# [Work to do]
A: In the commercial paper article, what was the seasonally adjusted amount of commercial paper outstanding in the week ended Oct. 26?
B: Print everything in the commercial paper article from "(Updates with strategist" down to "rise last week.".

# [Page excerpt]

***

(Updates with strategist comments in fourth paragraph.)
Oct. 27 (Bloomberg) -- The market for U.S. commercial paper snapped the longest losing stretch in at least a decade as investors wagered European leaders would curb the debt crisis and bought short-term IOUs from foreign financial institutions, Federal Reserve data showed today.
The seasonally adjusted amount of commercial paper outstanding rose $11.8 billion to $961.1 billion in the week ended Oct. 26, the Federal Reserve said today on its website. That increase ended the longest streak of falls since at least December 2000, according to Fed data compiled by Bloomberg.
Commercial paper sold by non-U.S. financial institutions rose $6.8 billion to $185.8 billion, the biggest increase since May 25 and accelerating from a $1.9 billion rise last week.
Investors “are making a great leap of faith we will get this European situation resolved,” said Howard Simons, strategist with Bianco Research LLC in Chicago. “The word is Lehman will never happen again,” he said, referring to the failure of Lehman Brothers Holdings Inc. in September 2008, which brought the global financial system close to collapse. “They will not let these banks fail,” he said.

***

# [Listed entries]
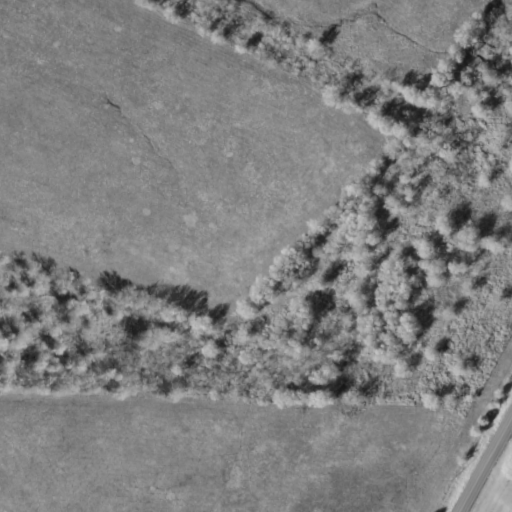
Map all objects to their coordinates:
road: (508, 431)
road: (485, 463)
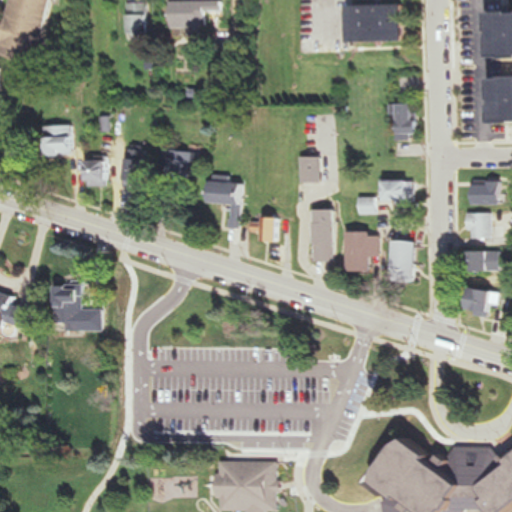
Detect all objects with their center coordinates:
road: (1, 5)
building: (507, 9)
building: (472, 10)
building: (203, 14)
building: (197, 17)
building: (140, 19)
building: (147, 20)
building: (384, 22)
road: (5, 29)
building: (30, 29)
building: (31, 29)
building: (1, 86)
building: (506, 113)
building: (474, 118)
building: (409, 120)
building: (64, 140)
road: (483, 160)
building: (142, 163)
building: (191, 165)
building: (315, 169)
road: (454, 170)
building: (103, 171)
building: (495, 188)
building: (403, 191)
road: (67, 197)
building: (235, 197)
building: (372, 205)
building: (484, 225)
building: (274, 227)
building: (328, 235)
building: (510, 239)
building: (367, 249)
building: (408, 261)
building: (494, 261)
road: (323, 279)
road: (254, 282)
building: (488, 302)
building: (80, 311)
building: (20, 313)
road: (295, 315)
road: (244, 380)
parking lot: (235, 402)
road: (390, 407)
road: (446, 415)
road: (205, 424)
road: (443, 427)
road: (114, 465)
building: (457, 478)
building: (454, 480)
building: (253, 486)
building: (253, 486)
road: (317, 494)
road: (308, 508)
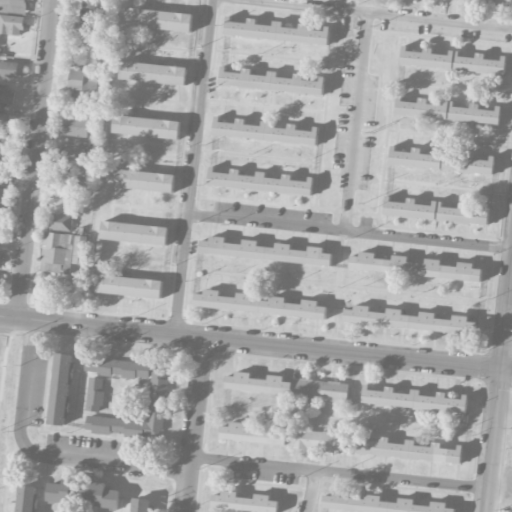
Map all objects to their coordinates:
road: (208, 0)
building: (494, 1)
building: (498, 1)
building: (12, 6)
building: (88, 9)
road: (377, 13)
building: (158, 18)
building: (158, 20)
building: (11, 24)
building: (276, 30)
building: (276, 32)
building: (83, 35)
road: (440, 37)
road: (168, 48)
road: (269, 55)
building: (452, 61)
building: (453, 61)
building: (10, 69)
building: (152, 72)
building: (153, 73)
building: (83, 80)
building: (271, 80)
building: (270, 82)
road: (452, 86)
building: (7, 96)
road: (164, 103)
road: (264, 106)
road: (201, 108)
building: (448, 110)
building: (447, 112)
road: (324, 118)
building: (6, 121)
road: (357, 122)
building: (76, 126)
building: (147, 126)
building: (146, 127)
building: (266, 131)
building: (264, 132)
road: (387, 134)
road: (450, 136)
building: (74, 151)
road: (153, 154)
road: (258, 156)
road: (34, 159)
building: (442, 160)
building: (442, 162)
road: (335, 174)
building: (141, 178)
building: (140, 180)
building: (260, 181)
building: (85, 182)
building: (260, 182)
road: (447, 186)
building: (3, 194)
road: (151, 211)
building: (436, 211)
building: (436, 212)
building: (60, 222)
road: (267, 224)
building: (135, 231)
building: (134, 233)
road: (428, 241)
building: (267, 250)
building: (264, 251)
building: (59, 253)
road: (144, 260)
building: (416, 266)
building: (413, 267)
road: (182, 275)
road: (346, 284)
building: (129, 285)
building: (129, 286)
road: (338, 291)
building: (260, 304)
building: (260, 305)
building: (411, 319)
building: (409, 320)
road: (506, 320)
road: (250, 342)
building: (117, 367)
road: (506, 369)
park: (4, 376)
building: (287, 387)
building: (60, 389)
building: (94, 394)
road: (505, 399)
building: (413, 400)
building: (137, 415)
road: (192, 425)
road: (72, 426)
building: (283, 437)
road: (492, 440)
building: (408, 450)
road: (41, 455)
road: (338, 471)
road: (499, 483)
road: (313, 488)
road: (310, 490)
building: (83, 493)
building: (26, 498)
road: (281, 499)
building: (244, 502)
building: (376, 504)
building: (140, 505)
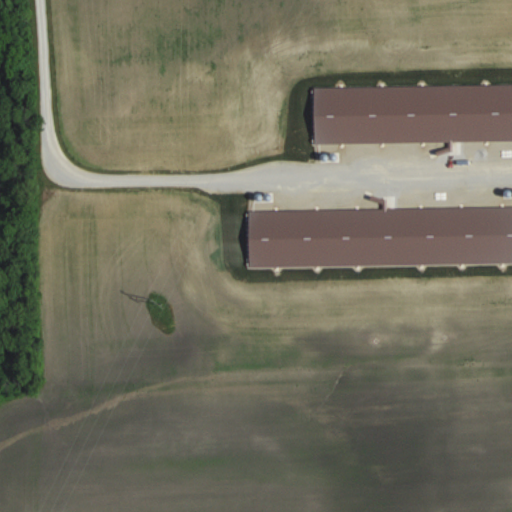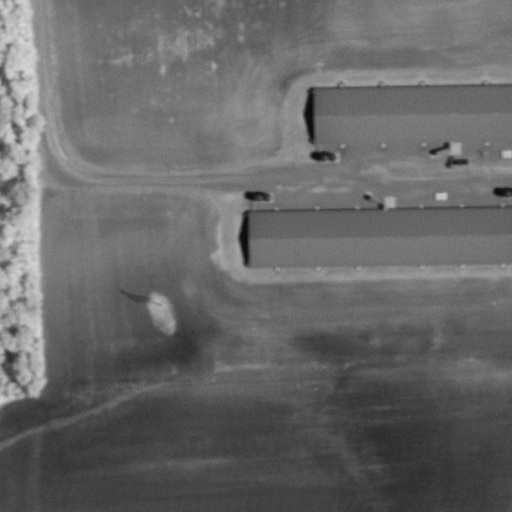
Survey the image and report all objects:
road: (200, 177)
power tower: (164, 300)
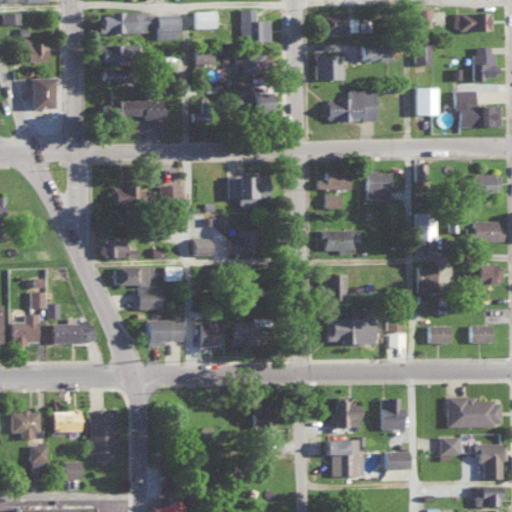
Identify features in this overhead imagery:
road: (242, 2)
building: (8, 15)
building: (419, 15)
building: (201, 17)
building: (469, 19)
building: (120, 20)
building: (331, 21)
building: (250, 23)
building: (163, 24)
building: (28, 48)
building: (370, 50)
building: (419, 50)
building: (108, 51)
building: (199, 53)
building: (245, 60)
building: (480, 61)
building: (325, 64)
road: (406, 71)
building: (111, 73)
road: (290, 73)
road: (72, 77)
road: (184, 78)
building: (37, 89)
building: (251, 97)
building: (421, 98)
building: (347, 104)
building: (131, 106)
building: (470, 108)
road: (16, 110)
building: (198, 114)
road: (293, 147)
road: (4, 149)
road: (50, 156)
road: (13, 157)
building: (416, 174)
building: (330, 177)
building: (479, 181)
road: (47, 183)
road: (71, 183)
building: (374, 183)
building: (244, 186)
building: (123, 192)
building: (165, 192)
building: (328, 199)
road: (294, 204)
building: (420, 223)
building: (480, 228)
building: (334, 238)
building: (239, 240)
building: (196, 244)
building: (111, 247)
road: (190, 259)
road: (404, 260)
road: (185, 264)
building: (168, 271)
building: (478, 271)
building: (129, 273)
building: (422, 276)
building: (330, 284)
building: (244, 287)
road: (99, 295)
building: (144, 296)
building: (33, 297)
building: (48, 308)
building: (340, 327)
building: (20, 328)
building: (391, 328)
road: (407, 328)
building: (67, 329)
building: (158, 329)
building: (205, 330)
building: (241, 331)
building: (435, 331)
building: (476, 331)
road: (322, 371)
road: (66, 379)
road: (300, 386)
building: (342, 410)
building: (469, 410)
building: (386, 412)
building: (62, 418)
building: (260, 418)
building: (22, 420)
building: (20, 421)
building: (97, 431)
building: (445, 443)
road: (135, 445)
building: (340, 455)
building: (487, 456)
building: (33, 457)
building: (391, 457)
building: (68, 467)
road: (406, 485)
building: (484, 494)
road: (68, 497)
building: (164, 505)
building: (52, 508)
building: (479, 509)
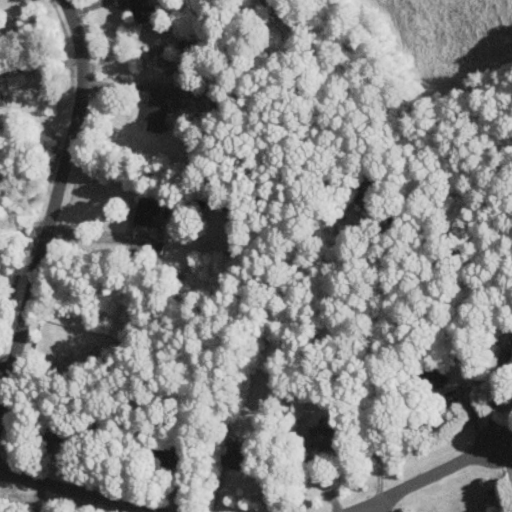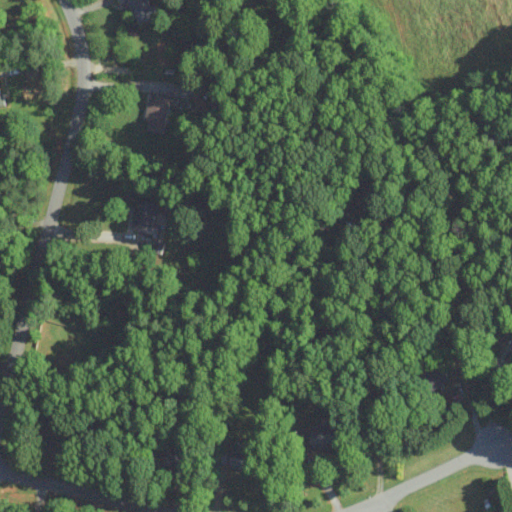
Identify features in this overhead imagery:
building: (142, 10)
building: (0, 100)
building: (156, 113)
road: (55, 209)
building: (144, 212)
road: (24, 227)
road: (96, 237)
road: (7, 365)
road: (378, 368)
building: (437, 376)
road: (493, 395)
building: (323, 435)
road: (505, 444)
building: (169, 457)
road: (252, 507)
road: (380, 507)
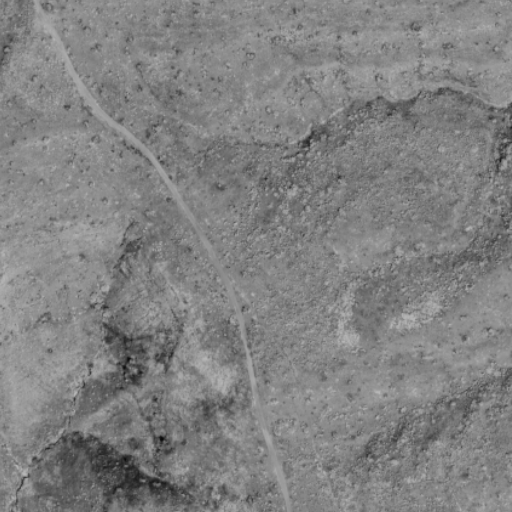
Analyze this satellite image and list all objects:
road: (181, 238)
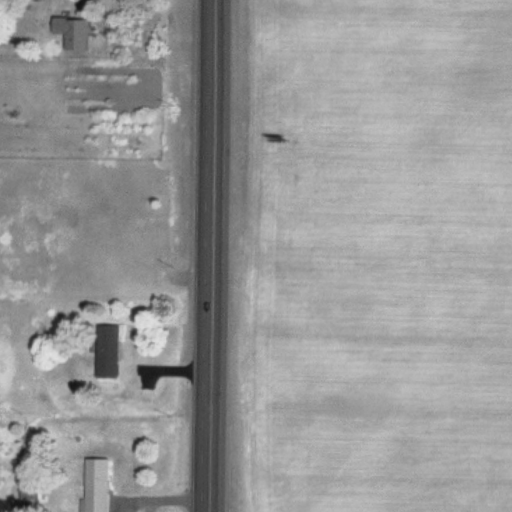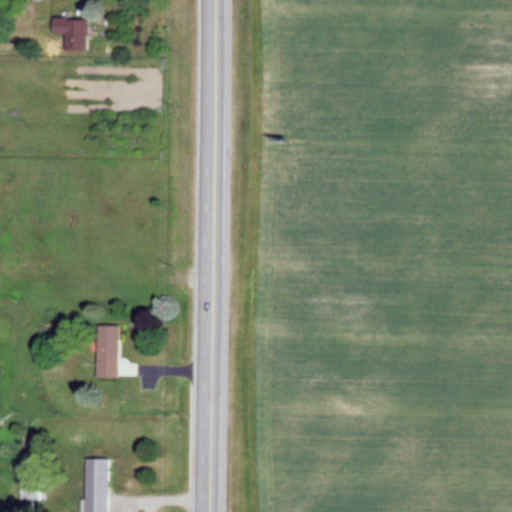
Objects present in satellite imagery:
building: (72, 35)
road: (209, 256)
building: (107, 352)
building: (96, 485)
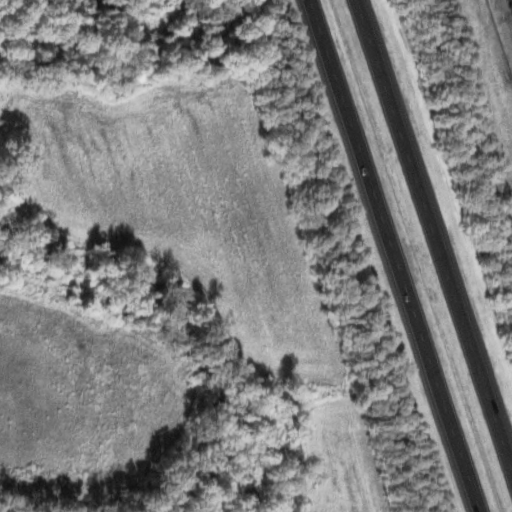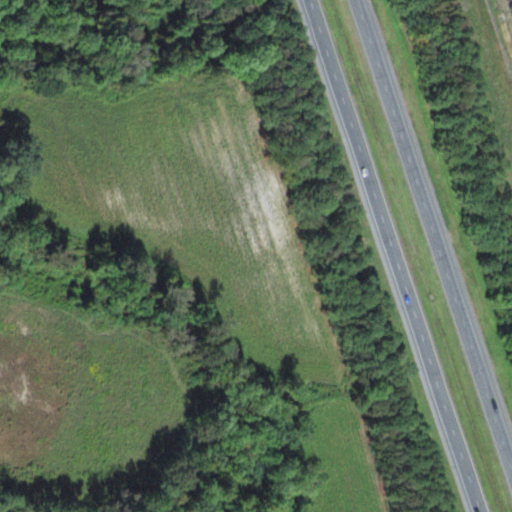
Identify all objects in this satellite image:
solar farm: (503, 25)
road: (433, 233)
road: (397, 255)
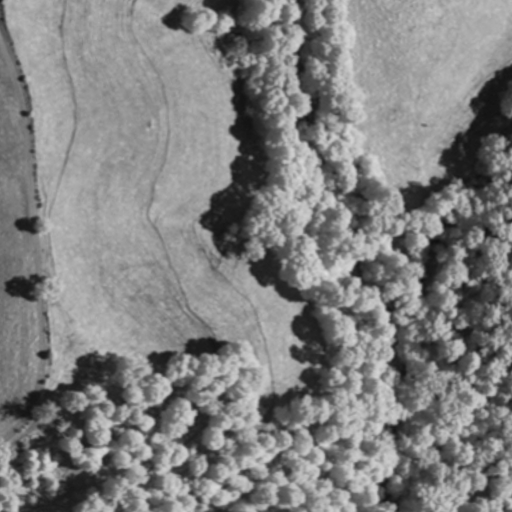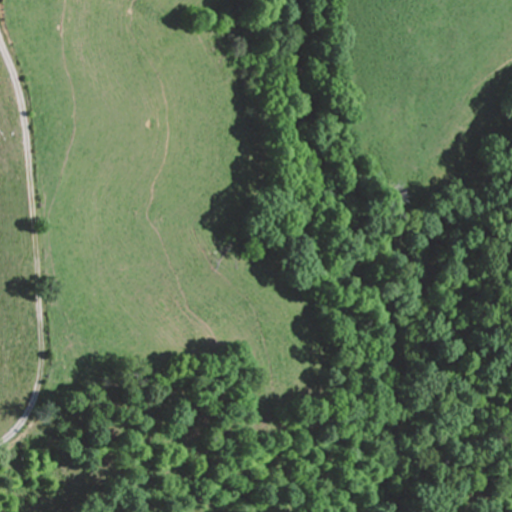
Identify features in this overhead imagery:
road: (34, 242)
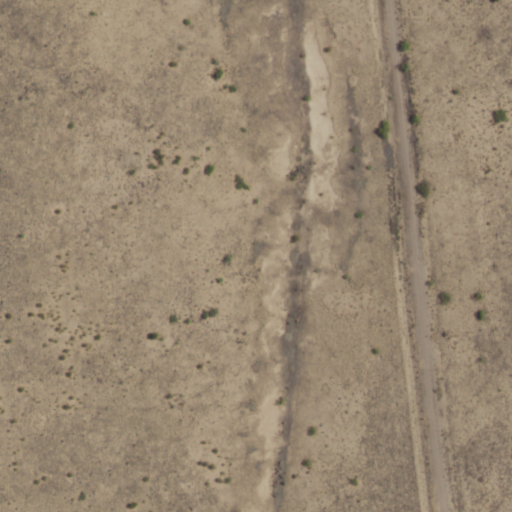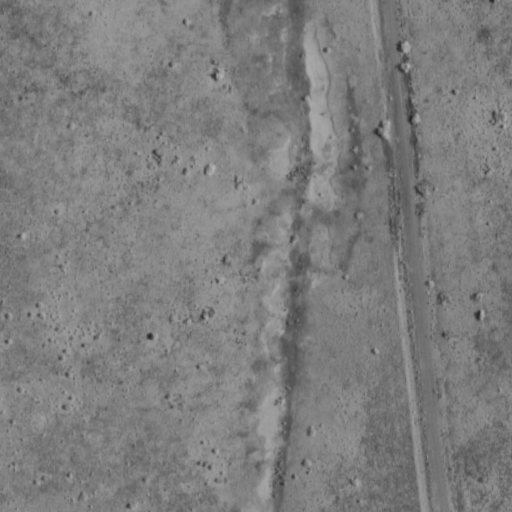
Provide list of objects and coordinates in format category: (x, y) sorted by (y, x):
road: (414, 256)
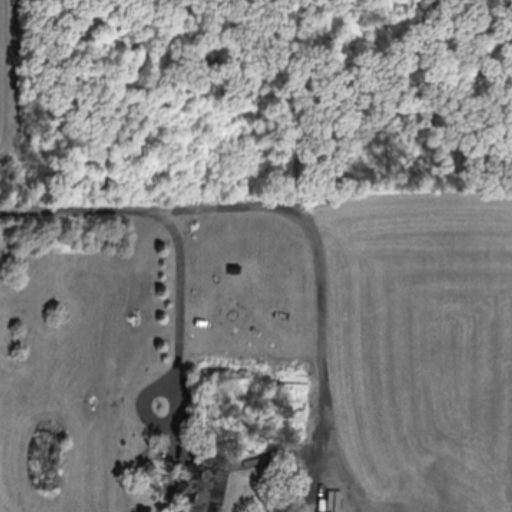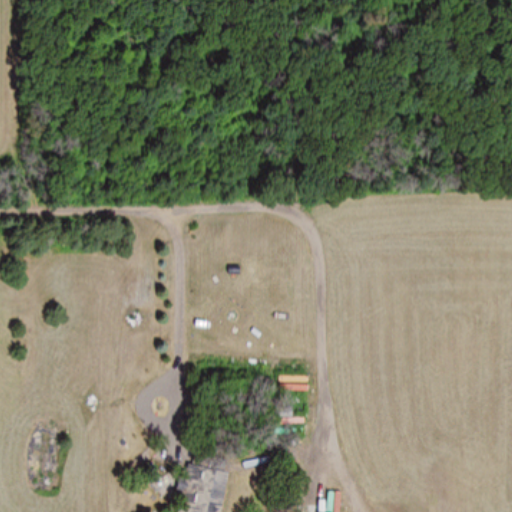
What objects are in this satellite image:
road: (5, 102)
building: (202, 483)
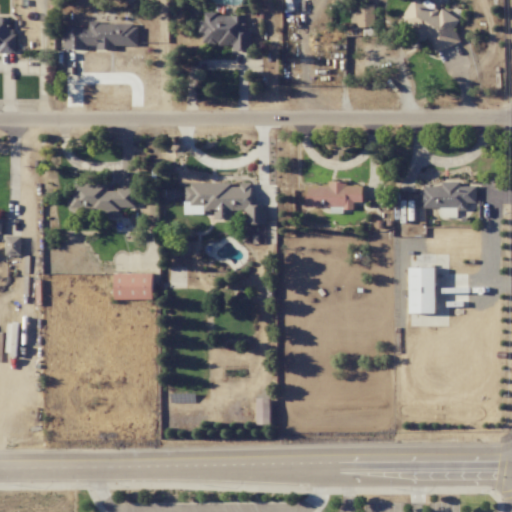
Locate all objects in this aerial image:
building: (362, 15)
building: (430, 25)
building: (225, 31)
building: (6, 34)
building: (102, 36)
road: (256, 123)
road: (447, 162)
road: (98, 165)
road: (13, 177)
building: (333, 196)
building: (447, 197)
building: (101, 199)
building: (224, 201)
building: (0, 224)
building: (13, 245)
building: (133, 286)
building: (422, 290)
building: (263, 411)
road: (464, 461)
road: (208, 464)
road: (347, 487)
road: (416, 487)
road: (212, 510)
road: (140, 511)
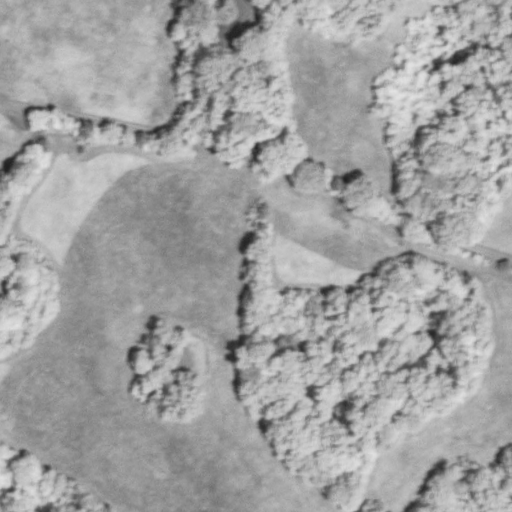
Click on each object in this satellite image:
road: (263, 164)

***

# [The answers]
A: $961.1 billion

B:
(Updates with strategist comments in fourth paragraph.)
Oct. 27 (Bloomberg) -- The market for U.S. commercial paper snapped the longest losing stretch in at least a decade as investors wagered European leaders would curb the debt crisis and bought short-term IOUs from foreign financial institutions, Federal Reserve data showed today.
The seasonally adjusted amount of commercial paper outstanding rose $11.8 billion to $961.1 billion in the week ended Oct. 26, the Federal Reserve said today on its website. That increase ended the longest streak of falls since at least December 2000, according to Fed data compiled by Bloomberg.
Commercial paper sold by non-U.S. financial institutions rose $6.8 billion to $185.8 billion, the biggest increase since May 25 and accelerating from a $1.9 billion rise last week.